The Wall Street Journal (WSJ) reported on Wednesday that Chinese government officials have been ordered not to use Apple iPhones and other foreign devices for work, potentially inflicting a major blow on sales of those devices in China, whose titanic government bureaucracy employs a sizable portion of the population.
Apple, in particular, gets about 19% of its revenue from sales in China, and has long been the favored brand among high-end Chinese smartphone customers. The WSJ noted some Chinese agencies have long restricted use of foreign phones by their employees, but such restrictions have been imposed more broadly over the past few weeks, and harsher enforcement has been threatened.
China’s restrictions obvious mirror those the U.S. government has imposed on Chinese brands like Huawei due to security concerns. Some U.S. allies have also banned or restricted Chinese smartphones and networking equipment.
“Chinese leader Xi Jinping has been emphasizing national security as its rivalry with the U.S. intensifies, leading to a tightening of state control over data and digital activities in recent years. In July, China started implementing an expansive update of an anti-espionage law,” the WSJ noted.

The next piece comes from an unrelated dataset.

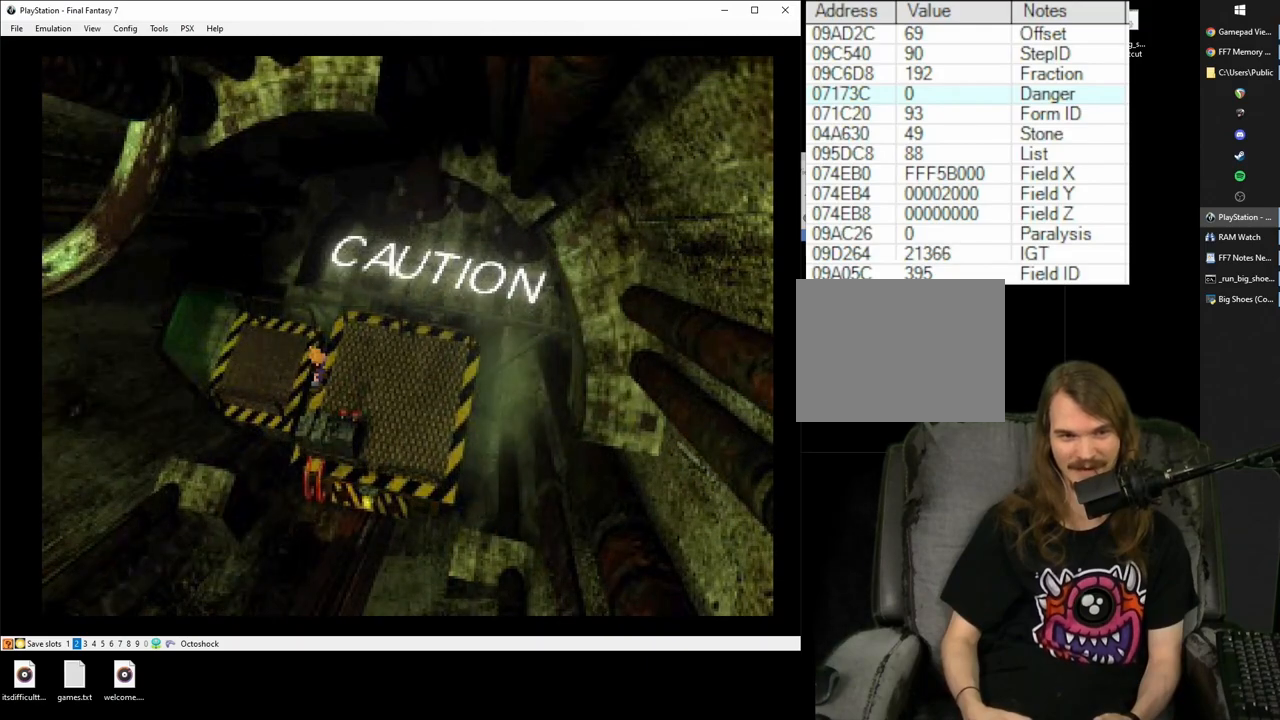
{"buttons": ["CROSS", "DPAD_LEFT"], "events": []}
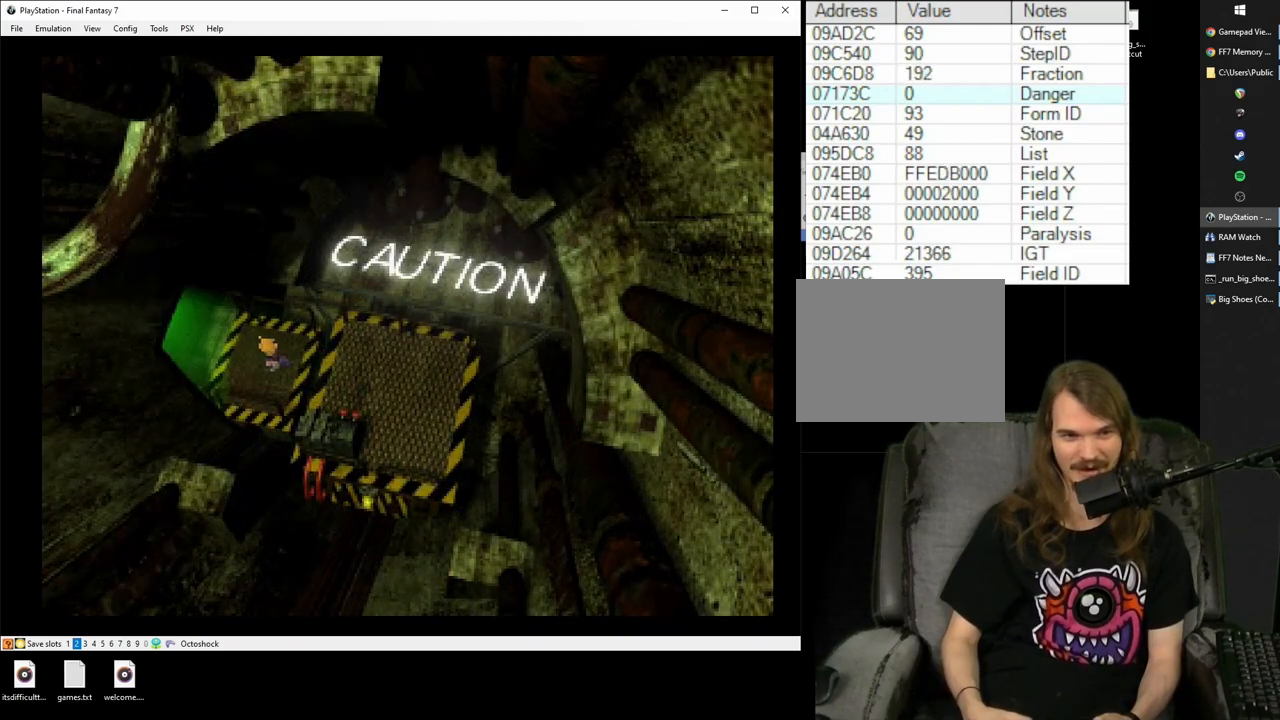
{"buttons": ["CROSS", "DPAD_LEFT"], "events": []}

A group of pedestrians looks at their mobile phone as they ride an escalator to cross an overpass in Beijing on June 13, 2019.(WANG ZHAO/AFP/Getty)
The Chinese anti-espionage law took effect on June 30, imposing a vague and expansive definition of “espionage” and giving the central government more power than ever to punish anything it views as spying.
China’s laws against espionage were already both stern and capricious. The new law makes it easier than ever for people tangentially connected to alleged espionage activity to be investigated and punished, and it embraces a “whole of society” approach that strongly encourages Chinese citizens to spy on each other and report suspicious activity.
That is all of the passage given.